А боль живет, и сердцем ощущаю,
Что жить извечно будет, до конца.
И все ж на склоне дня, и утром ранним,
И в ясный день, в полночной кабале
Я жизнь благодарю за тень признанья,
За то лишь, что живешь ты на земле.
Сижу в гостиной рядом с печкой дымной.
Шипит пластинка. В сердце много дум.
Кручу «Над домом флюгер у любимой»,
И Шуберт слушает со мною ветра шум.
О «Зимний путь»! Забытые строенья,
Забытый вкус твоих любимых губ.
Шарманки звуки стынут, как виденья,
Промерз у деревенской хаты дуб.
Благодарю тебя. И пусть чужая,
Пусть для другого источаешь свет, -
Ты есть, ты где-то есть, и ты живая,
Ты ходишь ранним утром по траве!
Твои в загаре руки куст ломают.
Живи и вечной славой пламеней!
Рукой закрыв глаза, я улыбаюсь...
Ты есть на свете. И довольно мне.
«И прощай. Не нужно сожалений...»
И прощай.

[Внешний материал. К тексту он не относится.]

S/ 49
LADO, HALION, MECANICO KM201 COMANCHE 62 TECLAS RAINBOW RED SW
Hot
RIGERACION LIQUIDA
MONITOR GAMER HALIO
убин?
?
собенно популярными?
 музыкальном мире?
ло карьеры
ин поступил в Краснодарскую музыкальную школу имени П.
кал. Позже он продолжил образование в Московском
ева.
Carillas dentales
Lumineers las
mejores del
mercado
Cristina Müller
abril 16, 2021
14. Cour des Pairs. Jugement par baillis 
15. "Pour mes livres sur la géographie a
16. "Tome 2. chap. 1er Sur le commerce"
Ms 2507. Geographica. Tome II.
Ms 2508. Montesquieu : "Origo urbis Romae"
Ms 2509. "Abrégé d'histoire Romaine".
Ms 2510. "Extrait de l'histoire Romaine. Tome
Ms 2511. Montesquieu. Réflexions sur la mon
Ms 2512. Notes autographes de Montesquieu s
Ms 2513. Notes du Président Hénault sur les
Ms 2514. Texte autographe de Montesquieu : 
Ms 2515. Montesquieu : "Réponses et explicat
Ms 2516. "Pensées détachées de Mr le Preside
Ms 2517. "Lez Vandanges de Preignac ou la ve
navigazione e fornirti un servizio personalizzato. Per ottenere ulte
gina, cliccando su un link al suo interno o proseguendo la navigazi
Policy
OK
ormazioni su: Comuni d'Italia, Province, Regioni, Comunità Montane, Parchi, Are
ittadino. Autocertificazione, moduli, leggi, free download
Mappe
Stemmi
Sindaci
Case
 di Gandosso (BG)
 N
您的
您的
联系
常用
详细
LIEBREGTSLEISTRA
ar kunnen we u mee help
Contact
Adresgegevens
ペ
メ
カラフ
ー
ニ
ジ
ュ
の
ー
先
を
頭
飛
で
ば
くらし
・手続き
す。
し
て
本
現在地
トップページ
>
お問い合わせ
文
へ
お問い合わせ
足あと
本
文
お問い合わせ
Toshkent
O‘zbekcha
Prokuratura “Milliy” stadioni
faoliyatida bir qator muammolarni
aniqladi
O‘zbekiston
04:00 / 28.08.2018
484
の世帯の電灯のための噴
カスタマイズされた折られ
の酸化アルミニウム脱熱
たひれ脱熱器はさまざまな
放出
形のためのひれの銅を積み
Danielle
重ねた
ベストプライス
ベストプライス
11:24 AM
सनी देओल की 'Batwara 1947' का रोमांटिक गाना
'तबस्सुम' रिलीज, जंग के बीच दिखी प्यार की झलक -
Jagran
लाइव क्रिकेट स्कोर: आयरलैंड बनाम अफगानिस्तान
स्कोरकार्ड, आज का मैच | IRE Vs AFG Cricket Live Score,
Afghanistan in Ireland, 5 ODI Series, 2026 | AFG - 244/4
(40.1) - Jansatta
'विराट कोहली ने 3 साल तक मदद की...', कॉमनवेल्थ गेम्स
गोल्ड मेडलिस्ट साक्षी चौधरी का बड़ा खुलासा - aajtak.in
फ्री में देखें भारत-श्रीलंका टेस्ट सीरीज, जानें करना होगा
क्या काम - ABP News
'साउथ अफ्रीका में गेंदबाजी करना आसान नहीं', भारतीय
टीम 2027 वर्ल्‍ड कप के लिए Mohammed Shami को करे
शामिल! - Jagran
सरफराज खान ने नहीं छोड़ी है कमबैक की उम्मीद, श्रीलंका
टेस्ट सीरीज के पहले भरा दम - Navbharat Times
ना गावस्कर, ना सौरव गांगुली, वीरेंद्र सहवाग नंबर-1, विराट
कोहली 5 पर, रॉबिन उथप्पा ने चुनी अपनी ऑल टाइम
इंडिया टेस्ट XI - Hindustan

Не нужно сожалений.
Что мне в них, когда на боль иным
Светит мне любовь благословенно,
Словно месяц, светом не своим.
Руки твои - солнечная сказка,
Только что заменит доброту?
Что мне солнце без тепла и ласки?
Что мне губы, где огонь потух?
Нету берез. Одни кипарисы:
Будто торчком поставили лисы
Хвосты зеленые, необычайные -
В город зашли, такие отчаянные.
И ты со мною совсем как лисица,
Смех на беленьких зубках искрится.
Смеешься, играешь в чижики-пыжики.
Лисица. Только обычная. Рыжая.
Глупого волка ко льду приморозила,
Да только и ждешь, чтобы броситься в лозы,
Кликнуть братцев своих кипарисов,
Зеленых лисов, зеленых лисов,
Выставив хвост, разразиться над бедным -
«Рогатый, рогатый!» - смехом победным.